The psalmist refers to military strength and political power as lies or false hopes. Why do you think these things are so tempting to trust, both on a personal level and as a nation?
Abraham was called to leave ‘country, kindred, and father’s house’—everything that defined him and provided his security. What would be the modern equivalent of these things in our lives today?
Nicodemus approached Jesus ’at night’ because he had too much to risk during the day. What are some things we might be afraid to bring into the ‘daylight’ of God’s presence?
Jesus told Nicodemus he must be ‘born again.’ What do you think it practically means to be born again in terms of where we place our trust?
The sermon states that ‘the cross of Jesus Christ is God’s ultimate answer’ to questions about where true security can be found. How does the cross challenge worldly ideas about power and security?
What are some ‘war horses’ (false securities) that are especially tempting in our current culture and time?
The psalm concludes with patience, hope, and trust in God’s unfailing love. How can we nurture this kind of steady trust in our everyday lives?
Life Application
This week, identify one specific ‘war horse’ or false security in your life—something you tend to trust more than God. It could be financial security, career success, relationships, health, or reputation. Each day, intentionally choose to surrender this area to God in prayer and practice trusting in His steadfast love instead. Consider sharing this challenge with a trusted friend or family member to hold yourself accountable.
Key Takeaways
True security isn’t found in military strength, political influence, or worldly credentials - these are false hopes that ultimately deceive us.
God’s hesed (steadfast, covenantal love) fills the earth and serves as the only trustworthy foundation for our trust.
Following God means letting go of the things that once defined us and gave us security, as shown by Abraham and Nicodemus.
The cross of Jesus Christ is God’s ultimate display of power - not through force, but through sacrificial love.

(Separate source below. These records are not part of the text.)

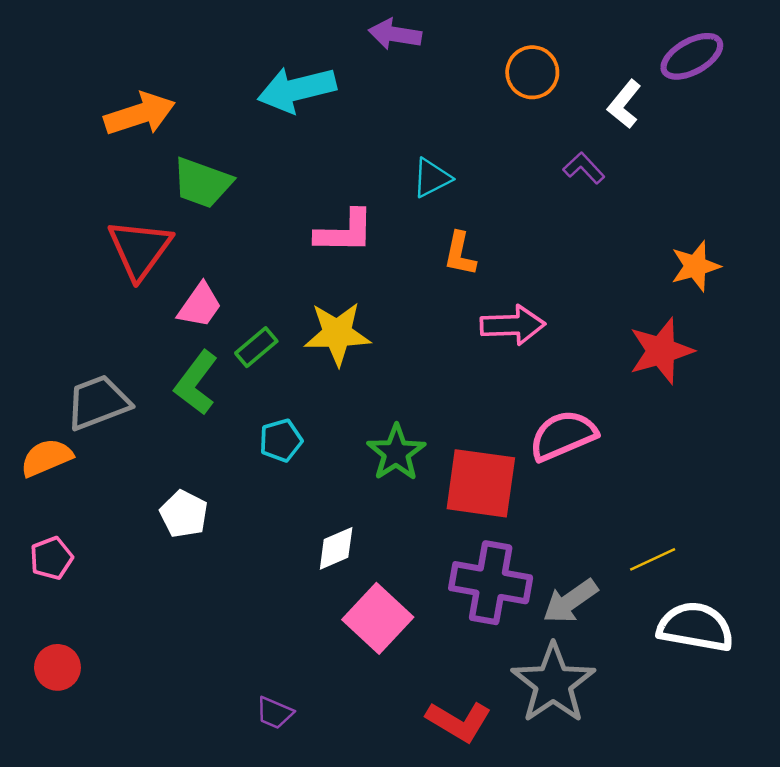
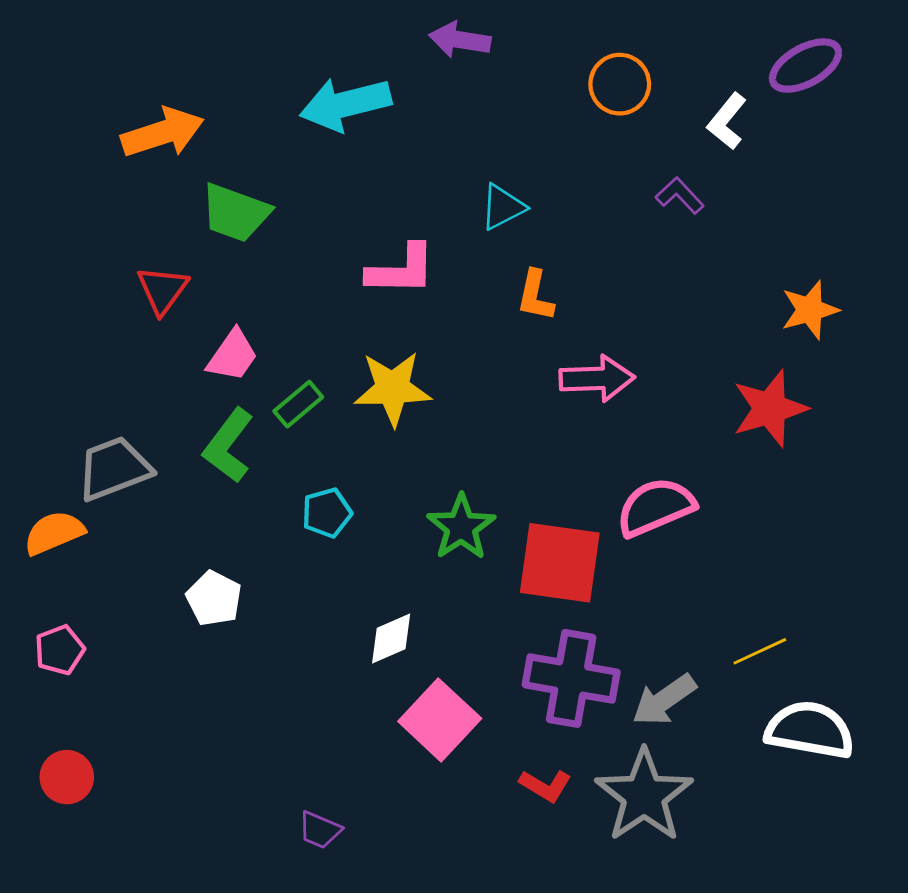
red triangle: (140, 249) -> (163, 290), size x0.7
red L-shape: (459, 721) -> (545, 786), moved, size x0.7

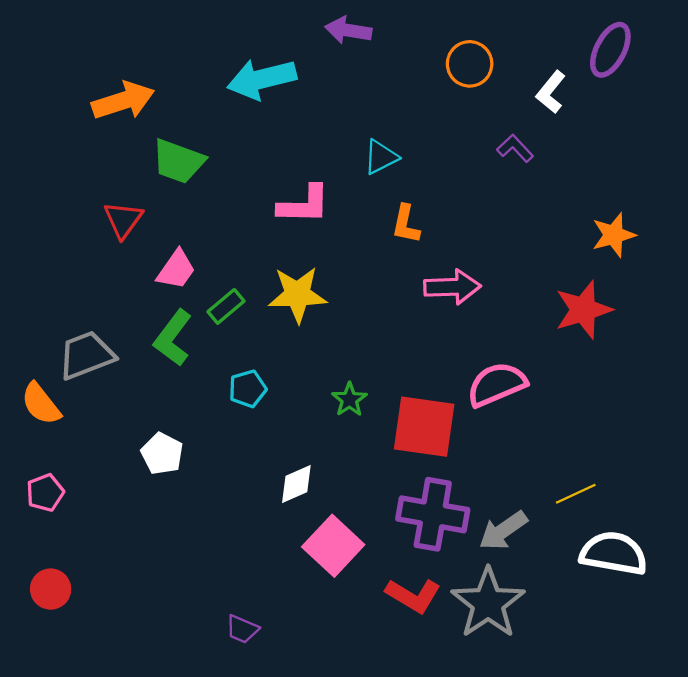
purple ellipse: (805, 66) -> (610, 50), turned -34
green star: (461, 527) -> (349, 400), size x0.7
orange semicircle: (54, 533) -> (41, 404), turned -105
red L-shape: (545, 786) -> (413, 596), size x1.4

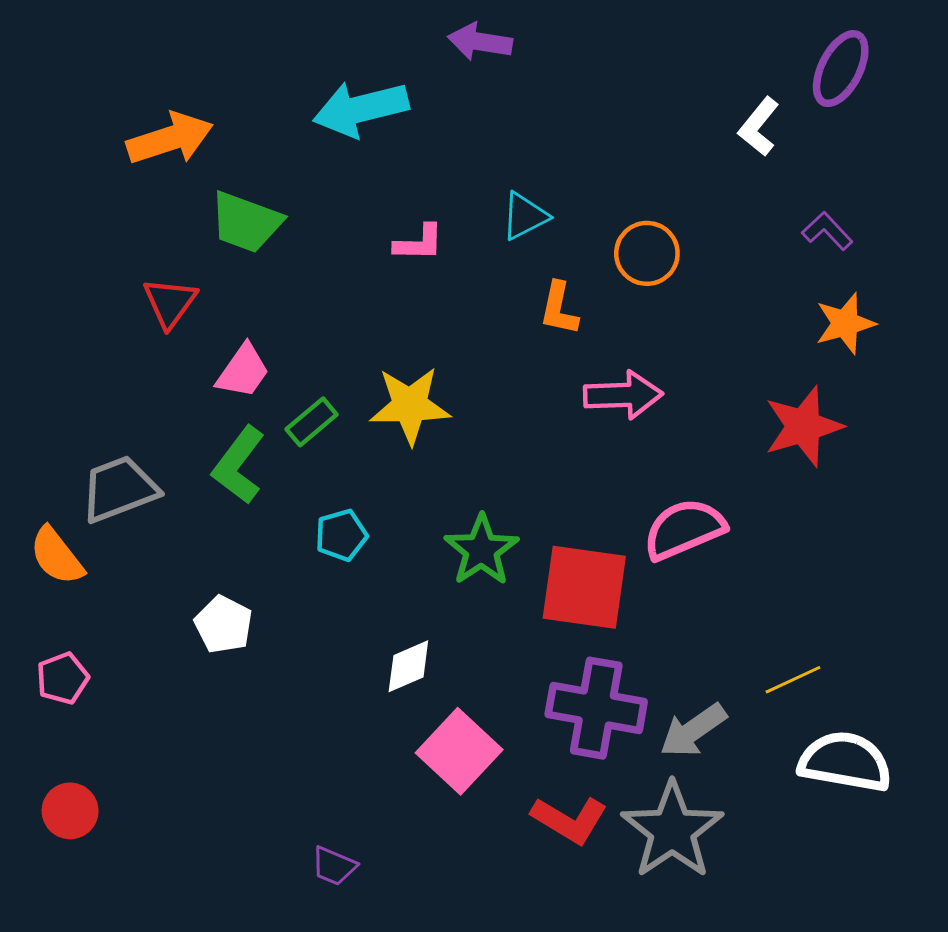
orange circle: (470, 64) -> (647, 253), moved
purple L-shape: (515, 148) -> (827, 231), moved
pink L-shape: (304, 205) -> (419, 243), moved, size x0.7
green star: (349, 400) -> (481, 550), size x1.5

Lent is a time for honest self-reflection on where we genuinely place our trust and what false securities we might be holding onto.
Ending Prayer
Lord God, we thank you for this time of discussion and reflection. We confess that too often we put our trust in things that cannot truly save us—in our own strength, in worldly securities, in the ‘war horses’ of our time. Help us to let go of these false hopes and instead place our full trust in your steadfast love revealed in Jesus Christ. May your eye always find us hoping in you, not in the things of this world. Give us the courage to live as people who genuinely believe that Your love is our ultimate security. We pray this in the name of Jesus, who was lifted up on the cross for our salvation. Amen.
Similar expressions appear in the writings of Frederick the Great of Prussia, Roger de Bussy-Rabutin (a 17th-century French officer who wrote “God is usually on the side of the big squadrons against the small”), and even Tacitus in antiquity.